As for me, I got a job doing filing in an office, then decided that I wanted to learn more without going through the horrifying experience I always had in school, so I went to the library and started reading, and came across a book on Accounting. I checked out that book over and over again, and in spite of my learning problems, I was determined to prove to myself and my parents that I can learn, but I couldn't do it while being called lazy and being accused of not trying. I got my first accounting job doing billing for a small company, and I began to thrive. I studied even more and then got a job doing general accounting, then sales auditing. After a few years of working hard, I ended up learning payroll, being promoted twice, and eventually became the assistant controller of a construction company. For years I would sometimes look at what I had accomplished and say 'I can't believe this is me'. That is what years of being put down and compared to a sibling can do to you. 

I am not better than my older sister, we are just different people. But my point is this:  I think education is one of the most important things there is, however, there is more than one way to get it, and having a piece of paper that says you did good with a teacher standing over you and memorizing what is within the four corners of a book does not make you better than anyone else. Bill Gates never went to college; Lucille Ball was told she would never amount to anything; and the greatest teacher of all time never opened a book but ended up teaching the elders in a Temple at the age of 12. :tickled_pink:


----------



## Warrigal (Jun 14, 2014)

Lay it aside now Spirit. You are just fine.

I used to teach maths to high school girls. Some took to it naturally and others struggled.
One day one of the latter was very distressed and I told her that being good at maths isn't what gets you into Heaven.
She looked at me in astonishment, then with relief. After that she was a happy little camper, just doing her best.
That's all life is about. That, and absorbing the lessons of that child prodigy in the Temple at Jerusalem.

Education and learning are lifetime pursuits and the measure of education is what we absorb, 
not how many pieces of paper we can display on the wall.


----------



## hollydolly (Jun 14, 2014)

Excellent post Spirit....and despite all the setbacks you're a perfectly well educated rounded human being..

and warrigal...wow, as someone who did very well at other subjects but Maths was a struggle, I wish I'd had  someone like you as my maths teacher instead.


----------



## Spirit22 (Jun 14, 2014)

- [To be done]:
- 1) In the forum thread about education, why did the first writer go to the library and start reading? Answer in one to three sentences.
- 2) Supply the next part of the forum thread about education, beginning with the reply posted under the last header shown.

- [Supplied material]:
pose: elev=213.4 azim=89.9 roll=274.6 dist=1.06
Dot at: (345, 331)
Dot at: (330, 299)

- [Final results]:
- 1) The writer wanted to learn more without going through the horrifying experience they always had in school. So they went to the library, started reading, and found a book on accounting.

- 2)
Thank you Warrigal & Hollydolly. I am trying to let it go through prayer. Not being loved by your own parents stays with you for a lifetime. I spent my childhood crying and saying my prayers, asking Jesus to hold me and love me because I didn't know what that felt like. I just hope my post gets through to any parents who are like mine were and that it helps them to see how they are hurting their children and hopefully change their hearts. :love_heart:


----------



## Warrigal (Jun 14, 2014)

Spirit, take these words into yourself and let them take root there. They are from Isaiah 49: 14-16a.
They are about you. They are for you.



> But Zion said, ‘The Lord has forsaken me,
> my Lord has forgotten me.’
> [SUP]15 [/SUP]Can a woman forget her nursing-child,
> or show no compassion for the child of her womb?
> ...


----------



## Capt Lightning (Jun 14, 2014)

I find it unfortunate that religion is brought into a post that I can otherwise relate to.  I came to realise quite early on that especially my mother,  looked upon the achievements and failures of the children as directly affecting HER.  It was not so much how well we did at school or in work, but how it reflected on her as a parent.
I was always being told how well other people were doing, but never congratulated on how well I did.  

It's not so much, how well you did on specific subjects,  but how well you recognise and use your own talents.  We are all different.


----------



## Spirit22 (Jun 14, 2014)

Thank you so much Warrigal. And to Capt Lightning, I'm sorry if you are offended by religion, but I do appreciate your post. However, the reality of my situation is that my faith is what has helped me through a very painful life, and it was included in my posts for that reason. I guess all I can say is for those of us who believe in God, no explanation is necessary, and for those who do not, no explanation is possible.


----------



## Capt Lightning (Jun 14, 2014)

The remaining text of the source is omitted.